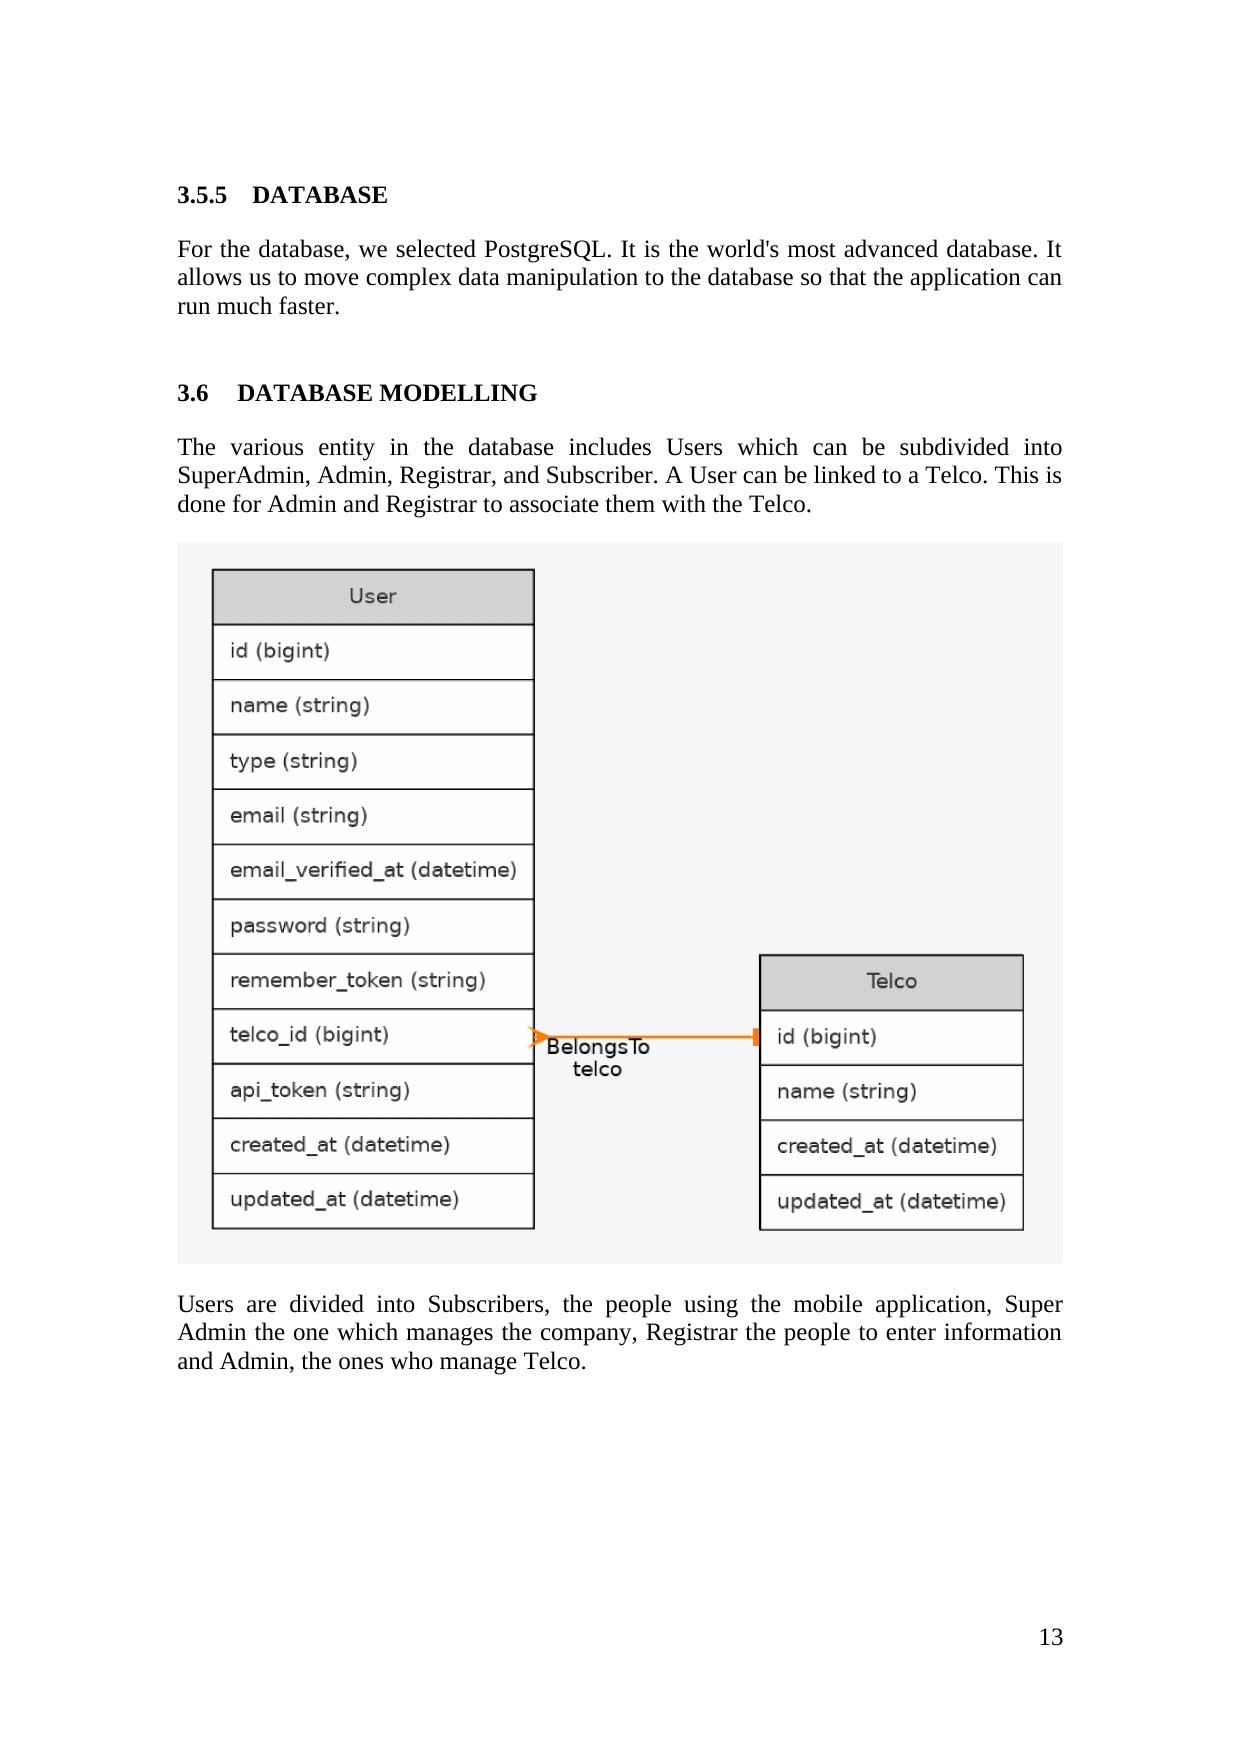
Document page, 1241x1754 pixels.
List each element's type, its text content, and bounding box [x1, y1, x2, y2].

text The various entity in the database includes Users which can be subdivided into SuperAdmin, Admin, Registrar, and Subscriber. A User can be linked to a Telco. This is done for Admin and Registrar to associate them with the Telco. [177, 432, 1063, 518]
subtitle DATABASE MODELLING [177, 378, 1063, 407]
text For the database, we selected PostgreSQL. It is the world's most advanced database. It allows us to move complex data manipulation to the database so that the application can run much faster. [177, 234, 1063, 320]
picture [177, 542, 1064, 1264]
text Users are divided into Subscribers, the people using the mobile application, Super Admin the one which manages the company, Registrar the people to enter information and Admin, the ones who manage Telco. [177, 1289, 1063, 1375]
subtitle DATABASE [177, 180, 1063, 209]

What you will do: Would you give the records again exactly, dropping the pictures?

Task response:
Document page, 1241x1754 pixels.
List each element's type, its text content, and bounding box [x1, y1, x2, y2].

text The various entity in the database includes Users which can be subdivided into SuperAdmin, Admin, Registrar, and Subscriber. A User can be linked to a Telco. This is done for Admin and Registrar to associate them with the Telco. [177, 432, 1063, 518]
subtitle DATABASE MODELLING [177, 378, 1063, 407]
text For the database, we selected PostgreSQL. It is the world's most advanced database. It allows us to move complex data manipulation to the database so that the application can run much faster. [177, 234, 1063, 320]
picture [177, 542, 1064, 1264]
text Users are divided into Subscribers, the people using the mobile application, Super Admin the one which manages the company, Registrar the people to enter information and Admin, the ones who manage Telco. [177, 1289, 1063, 1375]
subtitle DATABASE [177, 180, 1063, 209]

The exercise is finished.